NFL Playoffs: Julio Jones will be ready for Falcons
Jan 14, 2017; Atlanta, GA, USA; Atlanta Falcons wide receiver Julio Jones (11) runs after a catch against the Seattle Seahawks during the second quarter in the NFC Divisional playoff at Georgia Dome. (Dale Zanine-USA TODAY Sports)
FLOWERY BRANCH, Ga. (AP) — Don’t fret, Atlanta Falcons fans.
Julio Jones will be ready to go in the NFC championship game.
Coach Dan Quinn insisted Monday that his All-Pro receiver will be in the lineup when the Falcons play for a spot in the Super Bowl against Aaron Rodgers and the Green Bay Packers, despite a lingering foot injury that limited Jones in the second half of a divisional-round victory.
Jones wasn’t in the locker room for media availability following the 36-20 triumph over the Seattle Seahawks, leading to speculation that the injury might be more serious than the Falcons were letting on.
But Quinn did his best to put all that to rest.
“We’ll limit him throughout the week, and then as the week progresses, we’ll get him a little more at the end,” the coach said. “That’s the plan from last week. That will be the plan moving forward for us. He’s excited to play.”
Jones dealt with foot issues through much of the regular season, even sitting out a couple of games. Quinn initially called the condition “turf toe” — a potentially serious condition involving a sprain of ligaments around the big toe — but later said it was just a simple sprain.
Jones has learned to deal with the pain and the limitations he must place on himself during the week to ensure he’s ready to go on Sunday, according to Quinn.
Even though Jones was sidelined for a significant part of the second half against the Seahawks, he had his way against cornerback Richard Sherman and finished with a team-high six receptions for 67 yards, including a 7-yard touchdown. During the regular season, Jones totaled 83 catches for 1,409 yards and six touchdowns.
The Falcons are largely focused on making sure he gets enough work to stay on the same page with quarterback Matt Ryan, while not doing anything that might lead to a setback physically.
“The biggest challenge we have is making sure the practice reps are the right ones for him and Matt so they get that clear connection on the routes they need,” Quinn said.
“We’ve spent a lot of time on that to make sure as they go through the week, they both feel comfortable with the work they have.”
The prognosis was not as good for defensive end Adrian Clayborn.

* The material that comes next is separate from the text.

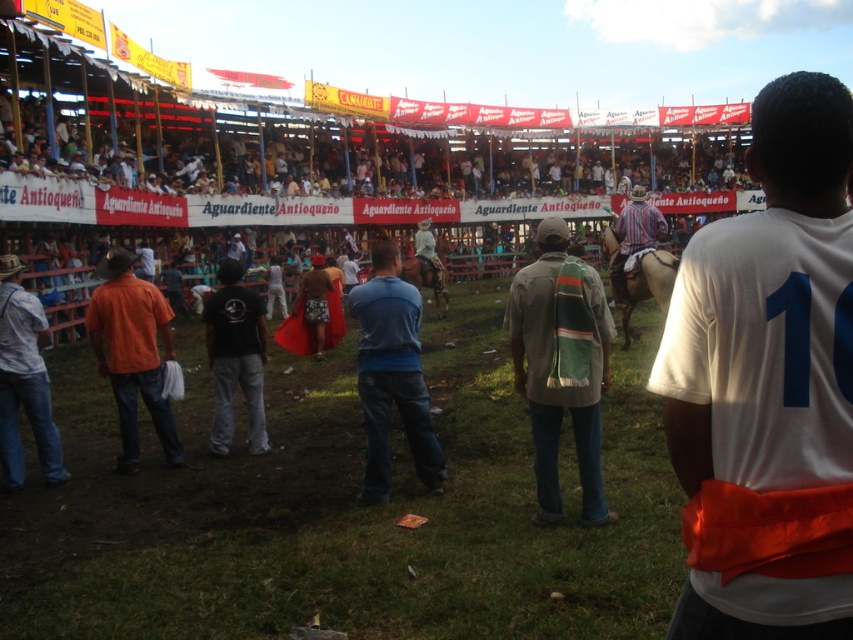
You are a photographer trying to capture a candid shot of the person wearing the orange cotton shirt at left and the denim jeans at lower left. Since you want to focus on the shirt, should you adjust your camera to zoom in or out compared to framing the jeans?

The orange cotton shirt at left occupies less space than denim jeans at lower left. To focus on the shirt, you should zoom in to make the orange cotton shirt at left appear larger in the frame compared to the denim jeans at lower left.

You are a photographer trying to capture a wide shot of the rodeo scene. You notice the white jersey at center and the denim jeans at lower left in your frame. Which object should you zoom in on to ensure both remain in the frame without cropping either?

You should zoom in on the white jersey at center because it occupies less space than the denim jeans at lower left, allowing both to fit within the frame without cropping.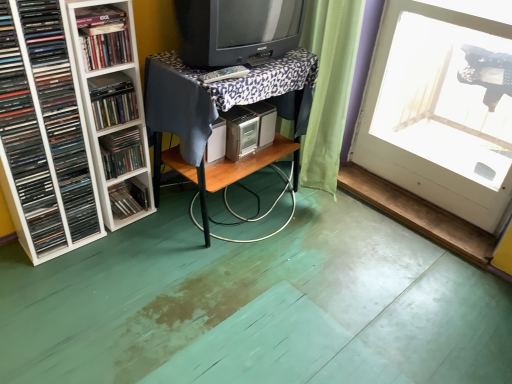
The width and height of the screenshot is (512, 384). What are the coordinates of `vacant space to the right of wooden table at center, positioned as the second table in top-to-bottom order` in the screenshot? It's located at tap(371, 242).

After working hard to come back from a knee injury that sidelined him for three games during the regular season, he is done for the season with a biceps injury sustained on Seattle’s opening possession.
“We’re totally bummed for A.C.,” Quinn said. “For a guy who really busted his butt to come back from his knee as quickly as he did, it was for me an emotional time.”
The loss of Clayborn will lead to a larger role for backup Courtney Upshaw.
“We do have good versatility because of Upshaw,” Quinn said. “He’s able to play defensive end and defensive tackle, so we’ll rely on him some more to play outside at defensive end. Past that, there won’t be a lot of change other than using guys in new, versatile ways.”
The Falcons (12-5) will be hosting the NFC championship game for only the second time in the franchise’s 51-year history.
Four years ago, Atlanta was the conference’s top seed but squandered a 17-point lead in the first half against the San Francisco 49ers, who held on for a 28-24 victory and a trip to the Super Bowl by stopping the Falcons’ last chance at the 10-yard line.
If top-seeded Dallas had won the NFC’s other divisional game Sunday, the Falcons would have traveled to Texas this weekend.
Instead, it was the Packers pulling out a dramatic 34-31 victory, giving Atlanta one more chance to close out the Georgia Dome, which is being replaced after this season by $1.5 billion Mercedes-Benz Stadium.
Quinn said the Falcons are thrilled to get another home game, even though Green Bay is one of the hottest teams in the league, winning eight in a row, and Rodgers dominated the Falcons in a divisional-round game at the Georgia Dome during the 2010 season.
“It’s as much fun as you can possibly imagine when you get to do it in front of your own fans,” Quinn said. “This dome is closing and we get to be a part of the last game here. Talk about what a cool thing that is.”